“Herding Tigers” is Todd Henry’s playbook for being the leader that creative people need.

Herding tigers because herding cats doesn’t adequately convey the feeling of leading a creative team. Lulz. Nice one, Todd.

Apart from the intro (How to draw Darth Vader), the book is split into two sections, one for mindset and one for mechanics. It’s a clean split between approaching the task, and specific tactics.

The book is very much an attempt to roll up all sorts of good little nuggets harvested from many sources.

Key takeaways or concepts are nested in each chapter:

  • Stop doing the work – summarising the move from maker to manager.
  • They broke it, you bought it – the responsibility a leader has to take on for the team.
  • Level Up – the pain of moving from an equal relationship to an imbalanced one, and tips on how to resolve that tension.
  • Lead Brilliance – meditations on the difference between being a peer and a coach.
  • Earn the right – on winning and managing trust.
  • Prune proactively – on shaping the culture. A culture that just happens is a lot like a beard that just happens. Keep it clean and tidy instead, and you’ll end up with a masterpiece of a culture, rather than a scraggly bunch of weirdness.
  • Stay on target – a chapter about focus, goals and taking aim.
  • Defend their space – a chapter about being the whole team’s Deflector Shield.
  • Be the muse – thoughts about sparking ideas. It can be a strange responsibility to have to drive ideation processes, and this is a chapter about techniques for getting it right.
  • Fight well – on conflict management. Some of the good bits align a lot with The Hard Thing About Hard Things or Dalio’s Principles.
  • Be a leader worth following – touches on what makes all the work worth it. To make change, you have to lead, and to lead, you must be worth following. It’s about finding a change that enough people think is worth making.

A culture that just happens is a lot like a beard that just happens.

After each chapter is a short selection of actions to take, conversations to have, and rituals to introduce.

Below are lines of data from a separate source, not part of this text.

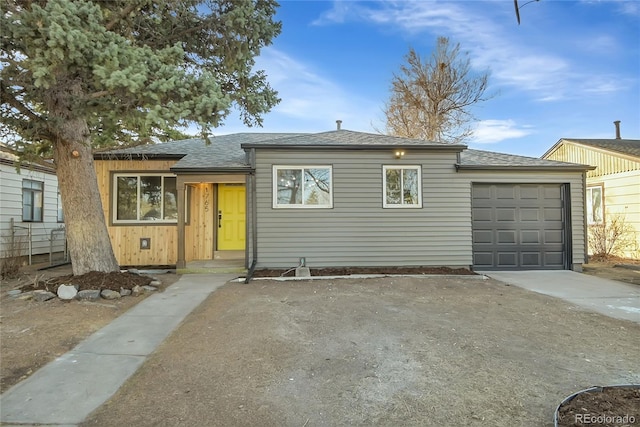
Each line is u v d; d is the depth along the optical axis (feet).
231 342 13.35
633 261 36.55
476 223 30.71
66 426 8.10
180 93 16.71
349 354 12.19
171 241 32.35
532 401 9.07
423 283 24.31
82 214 21.57
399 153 29.50
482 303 19.17
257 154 28.91
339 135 33.73
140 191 32.55
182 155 32.78
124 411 8.75
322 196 29.27
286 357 11.96
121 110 16.84
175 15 21.54
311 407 8.86
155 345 13.29
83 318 16.01
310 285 23.63
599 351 12.59
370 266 29.37
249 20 22.45
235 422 8.22
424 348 12.71
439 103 73.67
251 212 28.86
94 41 15.24
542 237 31.07
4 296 19.40
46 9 14.17
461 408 8.75
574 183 31.04
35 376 10.62
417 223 29.78
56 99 19.21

At the end of the book, the full list of rituals from all chapters is presented in groups of weekly, monthly and quarterly activities.

Solid tips in there for a beginner (like me), and there’s gotta be good reminders in there for anyone. The final list is going to sit on my desk for a while to be skimmed for reminders every so often, and to split specific tasks out of every so often.

It can be hard to adopt the full list of activities unless starting completely from scratch, but every point in there is worth attention and serious consideration, especially if it’s completely foreign, something you’ve never considered working with.